─── TEXT PASSAGE ───

Prime Minister Sher Bahadur Deuba has made up his mind: he is going to expand his cabinet. The only question is when.Going by the time he took to announce his government in July, Deuba may need some more time so his patronage is distributed evenly among supporters. "You are looking at next week, or even after Dasain," one senior minister told us. "He does not decide fast."
But why now? The main catalyst is the move by Deuba's arch rival within his party, Girija Prasad Koirala, to fill key positions in the Nepali Congress Central Committee with cronies and loyalists.
There is no love lost between the two, and Deuba must have seen this as a personal challenge. Koirala himself needn't have done it so blatantly. What it shows is that Congress factions are still at each other's throats, which was the reason that despite being a majority party in parliament it has not been able to govern properly.
A close Deuba aide said a decision on cabinet expansion was imminent, and there could be as many as 39 ministers. Deuba has a reputation for jumbo cabinets-during his last tenure 1995-97 he had a record 48 ministers. To accommodate supporters, Deuba is even said to be thinking of unbundling larger ministries like Industry, Commerce and Supplies into smaller units. There are a lot of impatient Congressites Deuba needs to reward for helping him oust Koirala.

───

## EXERCISES:
**A)** From the report on Deuba's cabinet plans, list the ministry names given as examples of larger ministries that might be split into smaller units.
**B)** Translate this sentence from the report on Deuba's cabinet plans into French: "There is no love lost between the two, and Deuba must have seen this as a personal challenge."
**C)** Extend the report on Deuba's plan to expand his cabinet, starting after its final sentence.

─── EXCERPTED RECORDS ───

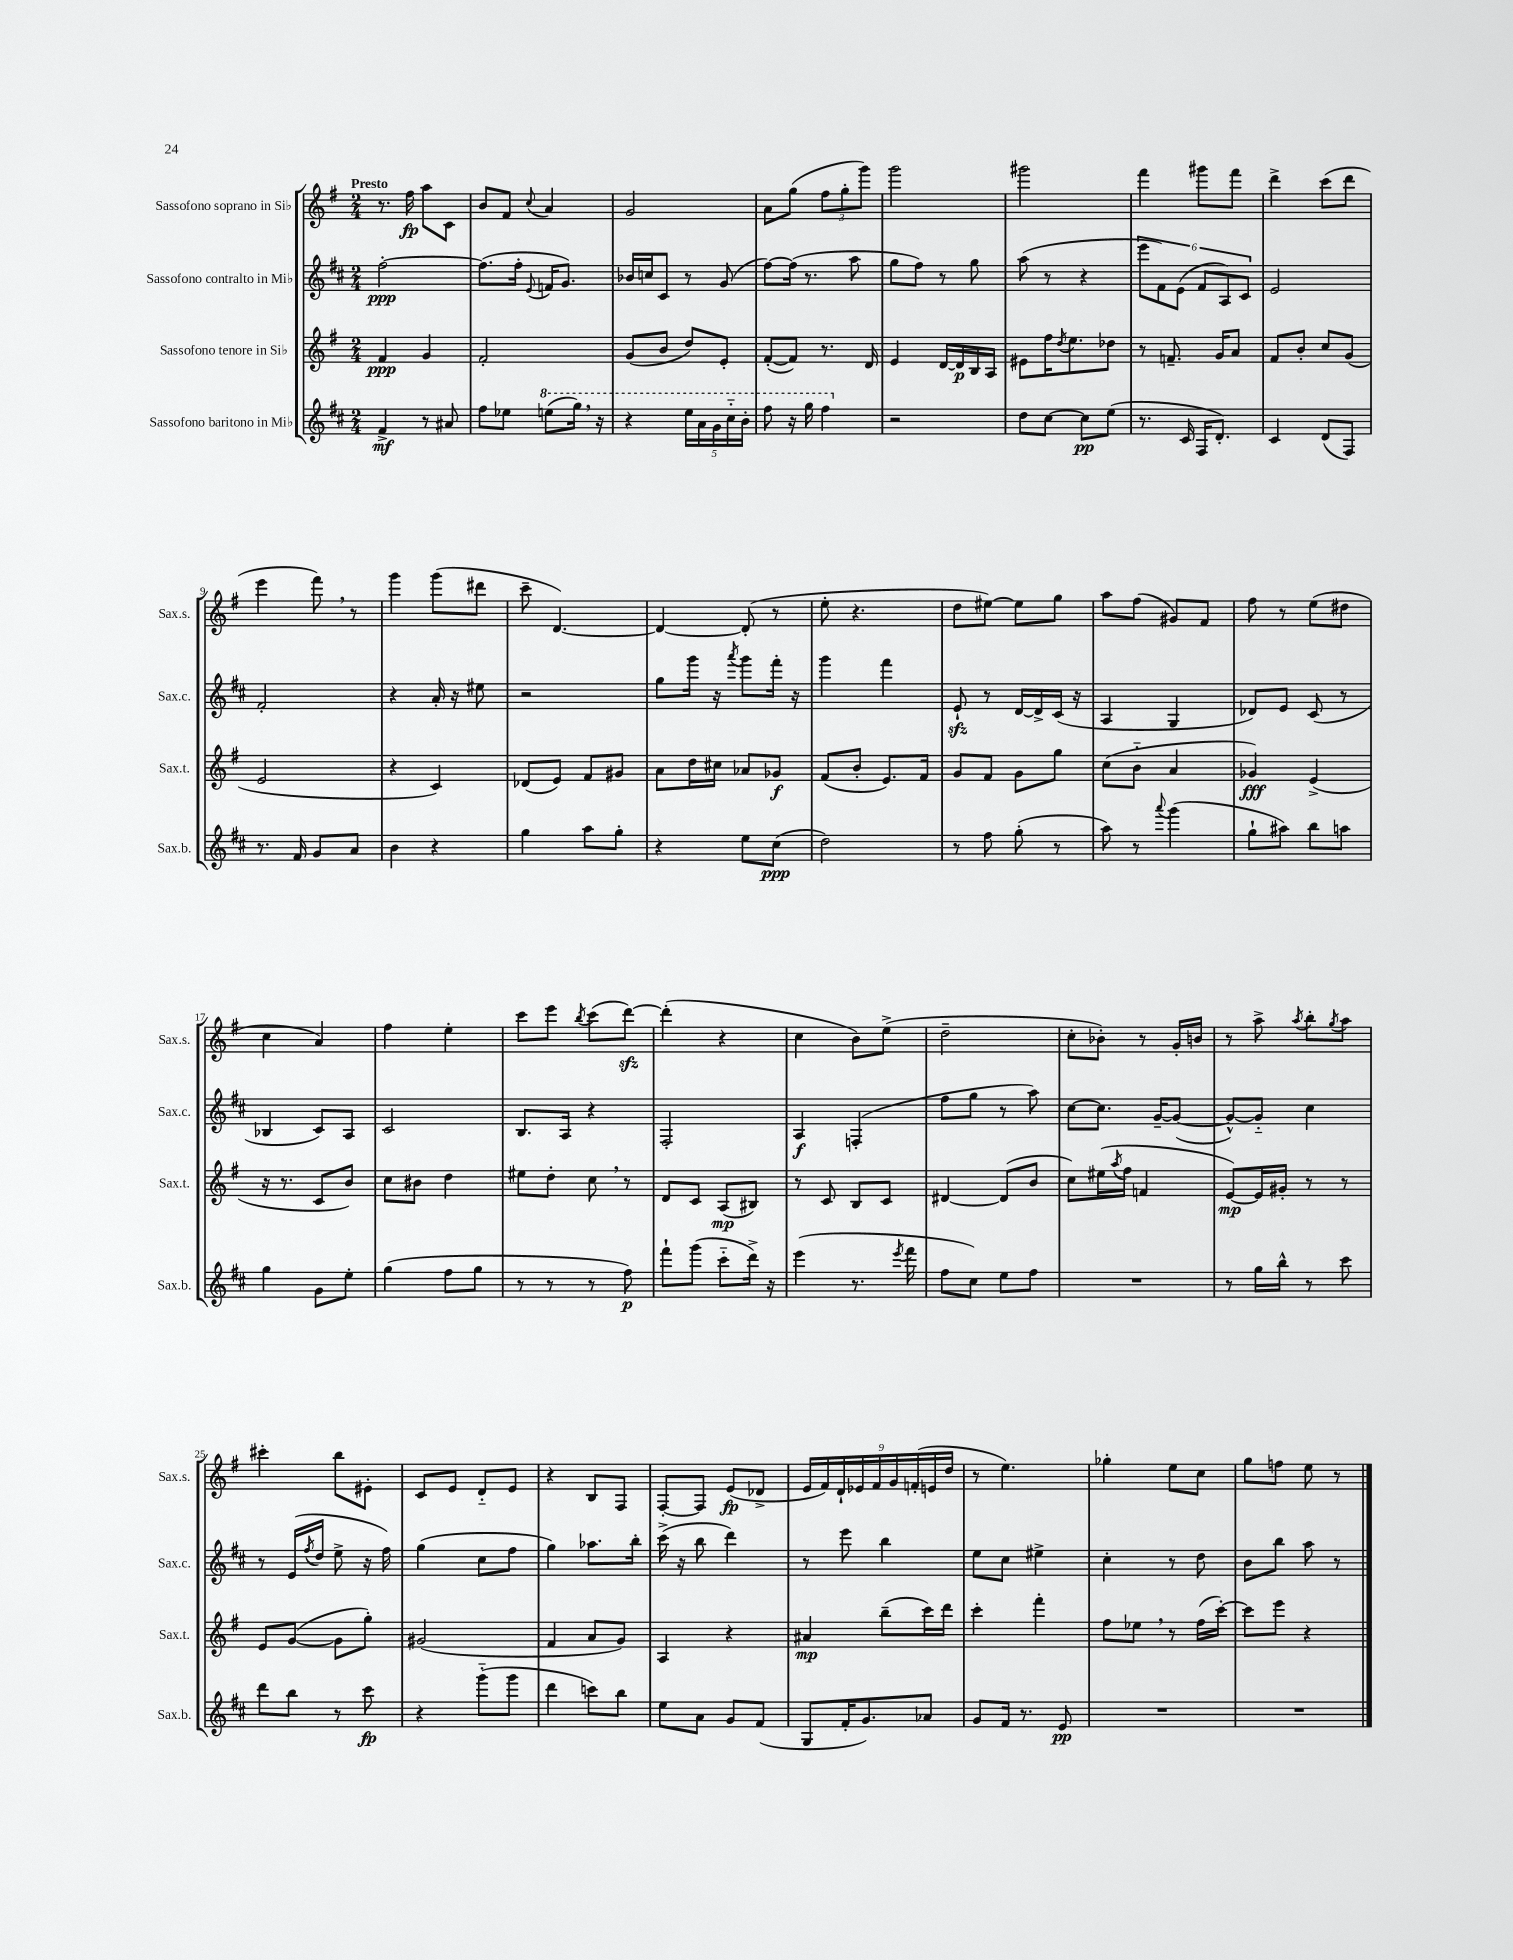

**kern	**kern	**kern	**kern
*staff4	*staff3	*staff2	*staff1
*clefG2	*clefG2	*clefG2	*clefG2
*k[f#c#]	*k[f#]	*k[f#c#]	*k[f#]
*M2/4	*M2/4	*M2/4	*M2/4
4f#^	4f#	[2ff#'	8.r
.	.	.	16ff#
8r	4g	.	8aa
8a#	.	.	8c
=	=	=	=
8ff#	2f#'	(8.ff#]	8b
8ee-	.	.	8f#
.	.	16ff#'	.
.	.	8qqe	8qqcc
(8eee	.	16f	4a
.	.	8.g)	.
16ggg)	.	.	.
16r	.	.	.
=	=	=	=
4r	(8g	16b-	2g
.	.	16cc	.
.	8b	8c#	.
20eee	8dd)	8r	.
20aa	.	.	.
20gg	.	.	.
.	8e'	(8g	.
20ccc#'~	.	.	.
20bb'	.	.	.
=	=	=	=
8fff#	([8f#'	[8ff#)	8a
16r	8f#])	(16ff#]	(8gg
16ggg	.	8.r	.
4fff#	8.r	.	12ff#
.	.	.	12gg'
.	.	8aa	.
.	.	.	12ggg)
.	16d	.	.
=	=	=	=
2r	4e	8gg	2ggg
.	.	8ff#)	.
.	[16d	8r	.
.	16d]	.	.
.	16B	8gg	.
.	16A	.	.
=	=	=	=
8dd	8e#	(8aa	2ggg#
[8cc#	16ff#	8r	.
.	8qdd	.	.
.	8.ee	.	.
8cc#]	.	4r	.
(8ee	8dd-	.	.
=	=	=	=
8.r	8r	12eee	4fff#
.	.	12f#)	.
.	8.f~	.	.
.	.	(12e	.
16c#	.	.	.
16F#	.	12f#	8ggg#
8.d')	16g	.	.
.	.	12A)	.
.	8a	.	8fff#
.	.	12c#	.
=	=	=	=
4c#	8f#	2e	4ddd^
.	8b'	.	.
(8d	8cc	.	(8ccc
8F#)	(8g	.	8ddd
=	=	=	=
8.r	2e	2f#'	4eee
16f#	.	.	.
8g	.	.	8fff#)
8a	.	.	8r
=	=	=	=
4b	4r	4r	4ggg
4r	4c)	16a'	(8ggg
.	.	16r	.
.	.	8ee#	8ddd#
=	=	=	=
4gg	(8d-	2r	8ccc~
.	8e)	.	[4.d)
8aa	8f#	.	.
8gg'	8g#	.	.
=	=	=	=
4r	8a	8gg	4d_
.	16dd	16ggg	.
.	16cc#	16r	.
.	.	8qaaa	.
8ee	8a-	8ggg	(8d']
(8cc#	8g-	16fff#'	8r
.	.	16r	.
=	=	=	=
2dd)	(8f#	4ggg	8ee'
.	8b'	.	4.r
.	8.e)	4fff#	.
.	16f#	.	.
=	=	=	=
8r	8g	8e`	8dd
8ff#	8f#	8r	[8ee#)
(8gg'	8g	[16d	8ee#]
.	.	16d^]	.
8r	8gg	(16c#	8gg
.	.	16r	.
=	=	=	=
8aa)	(8cc	4A	8aa
8r	8b'~	.	(8ff#
8qqaaa	.	.	.
(4ggg	4a	4G	8g#)
.	.	.	8f#
=	=	=	=
8gg`	4g-)	8d-)	8ff#
8aa#)	.	8e	8r
8bb	(4e^	(8c#	(8ee
8aa	.	8r	8dd#
=	=	=	=
4gg	16r	4B-	4cc
.	8.r	.	.
8g	8c	8c#)	4a)
8ee'	8b)	8A	.
=	=	=	=
(4gg	8cc	2c#	4ff#
.	8b#	.	.
8ff#	4dd	.	4ee'
8gg	.	.	.
=	=	=	=
8r	8ee#	8.B	8ccc
8r	8dd'	.	8eee
.	.	16A	.
.	.	.	8qbb
8r	8cc	4r	(8ccc
8ff#)	8r	.	[8ddd)
=	=	=	=
8fff#`	8d	2F#'	(4ddd']
(8ggg	8c	.	.
8ccc#'~	(8A	.	4r
16ddd^)	8B#)	.	.
16r	.	.	.
=	=	=	=
(4eee	8r	4A	4cc
.	8c	.	.
8.r	8B	(4F'	8b)
.	8c	.	(8ee^
8qeee	.	.	.
16fff#	.	.	.
=	=	=	=
8ff#	[4d#	8ff#	2dd~
8cc#)	.	8gg	.
8ee	(8d#]	8r	.
8ff#	8b	8aa)	.
=	=	=	=
2r	8cc)	[8cc#	8cc'
.	(16ee#	8.cc#]	8b-')
.	8qaa	.	.
.	16ff#	.	.
.	4f	.	8r
.	.	[16g~	.
.	.	(8g_	16g'
.	.	.	16b
=	=	=	=
8r	[8e)	8g^^_)	8r
16gg	16e]	8g'~]	8aa^
16bb^^	16g#'	.	.
.	.	.	8qaa
8r	8r	4cc#	8bb'
.	.	.	8qgg
8ccc#	8r	.	8aa
=	=	=	=
8ddd	8e	8r	4ccc#'
8bb	([8g	(16e	.
.	.	8qff#	.
.	.	16dd	.
8r	8g]	8ee^	8bb
8ccc#	8gg')	16r	8e#'
.	.	16ff#)	.
=	=	=	=
4r	(2g#	(4gg	8c
.	.	.	8e
(8ggg'~	.	8cc#	8d'~
8ggg	.	8ff#	8e
=	=	=	=
4ddd	4f#	4gg)	4r
8ccc)	8a	8.aa-	8B
8bb	8g)	.	8F#
.	.	16bb'	.
=	=	=	=
8ee	4A	(16ccc#^	[8F#'
.	.	16r	.
8a	.	8bb	8F#]
8g	4r	4ddd)	(8e
(8f#	.	.	8d-^
=	=	=	=
8G	4a#	8r	18e
.	.	.	18f#)
.	.	.	18d`
16f#'	.	8eee	.
.	.	.	18e-
8.g)	.	.	.
.	.	.	18f#
.	(8bb~	4bb	.
.	.	.	18g
.	.	.	(18f'
8a-	16ccc)	.	.
.	.	.	18e
.	16ddd	.	.
.	.	.	18dd
=	=	=	=
8g	4ccc'	8ee	8r
16f#	.	8cc#	4.ee)
8.r	.	.	.
.	4fff#'	4ee#^	.
8e	.	.	.
=	=	=	=
2r	8ff#	4cc#'	4gg-'
.	8ee-	.	.
.	8r	8r	8ee
.	(16ff#	8dd	8cc
.	[16ccc')	.	.
=	=	=	=
2r	8ccc]	8b	8gg
.	8eee	8bb	8ff
.	4r	8aa	8ee
.	.	8r	8r
==	==	==	==
*-	*-	*-	*-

───

## EXPECTED RESULTS:
**A)**
Industry
Commerce
Supplies

**B)** Les deux hommes ne s'apprécient guère, et Deuba a dû y voir un défi personnel.

**C)**
Koirala says he has given Deuba a free hand with ministerial appointments. "I don't care about what others say of my nominees in the central committee," he told reporters in Biratnagar on Tuesday. "And I won't comment on his pick of ministers in the cabinet. It's his prerogative as prime minister." What most independent political analysts hope is that the Congress infighting over portfolios and power will not erupt at a time when negotiations with Maoists have entered a crucial stage.
But there is also a more practical reason Deuba needs to expand his cabinet. Besides being prime minister, he manages nine ministries. Deuba may as well offload some key portfolios like Foreign Affairs, Defence, and Industry.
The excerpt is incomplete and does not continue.